Para ambos, el fin justifica los medios. El fin de Moore pasa por utilizar a esa madre por su valor ejemplar, ya que no se trata de un personaje cualquiera. La señora se define como “demócrata conservadora” (¿?) y es una de esas patrioteras a las que se les retorcía el estómago en tiempos de demostraciones anti-Vietnam, pero a la cual la muerte del hijo-carne de cañón la lleva a renegar de todas aquellas convicciones, para convertirse en militante anti-Bush. ¿Quién podría imaginar un ejemplo más persuasivo de por qué no hay que votar a George W. el próximo 2 de noviembre? Para el Moore de Fahrenheit 9/11, como para Bush, una persona no es una persona, sino un instrumento. Y un instrumento es algo que se usa de cualquier manera. De allí que a Moore le importe tan poco hacer llorar a la señora en cámara como la propia estructura de su película, un zapping televisivo en el que las acusaciones de vagancia presidencial (pero Bush no fue precisamente fiaca a la hora de bombardear Irak) suceden las de estupidez lisa y llana (¡vaya novedad!), derivando luego a su complicidad con los petroleros saudiárabes y la familia de Bin Laden. Hasta terminar mostrándolo como lo que todos saben que es: un criminal de guerra.
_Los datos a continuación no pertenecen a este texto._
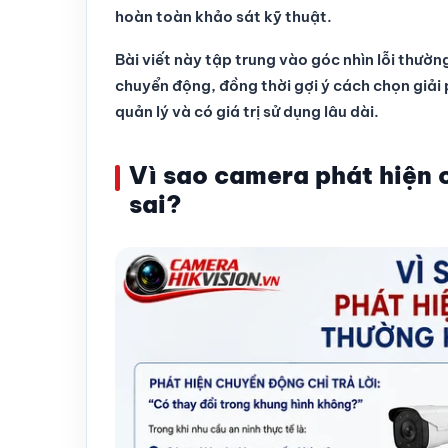
hoàn toàn khảo sát kỹ thuật.
Bài viết này tập trung vào góc nhìn lỗi thườ
chuyển động, đồng thời gợi ý cách chọn giải
quản lý và có giá trị sử dụng lâu dài.
Vì sao camera phát hiện
sai?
No se trata de que esos cargos no sean ciertos, sino de que se supone que no deberían estar en el mismo plano, dicho esto tanto en términos políticos como dramáticos. Poner a la misma altura unas vacaciones demasiado prolongadas con un genocidio entraña una falta de seriedad semejante a la del estadista, capaz de cerrar una arenga política con un distendido swing de golf. Ese mismo desinterés por la coherencia es el que lleva a Moore a combinar, sin que se le mueva un fotograma, la sátira con el melodramatismo desaforado, la broma entre amigos con el golpe muy por debajo del cinturón. En la ensalada de Fahrenheit 9/11, cualquier ingrediente da lo mismo, ya se trate de una parodia a Bonanza como del primer plano sobre la pierna de un chico estallada por un misil.
Total qué importa, si igual van a venir los Oscar, las Palmas de Oro, el bombardeo mediático y, como consecuencia de todo ello, los records de público y la instalación de Fahrenheit 9/11 (y las que vendrán, claro está) como película-del-momento. Legítima sucesora, en términos de repercusión periodística, debate público y recaudaciones, de una películacomo La pasión de Cristo, obra de otro fundamentalista del marketing, que sabe –como bien lo sabe Moore– que para llevar gente a las salas conviene usar el cine como instrumento. Como instrumento de tortura: los chicos muertos de Moore no se diferencian, en lo esencial, de los planos detalle que Gibson le dedica al clavo que se hunde en la carne de Jesús. De última, el público es también un número, un instrumento que se usa. ¿Que se usa para qué? Para hacer plata, para convertirse en celebridad, para malversar los evangelios o para derrocar a Bush. Da lo mismo, como la propia película. Que, como suele suceder en estos casos, ocupa el mismo lugar que la palanca que, cuentan los griegos, usaba Atlas para mover el mundo a su antojo.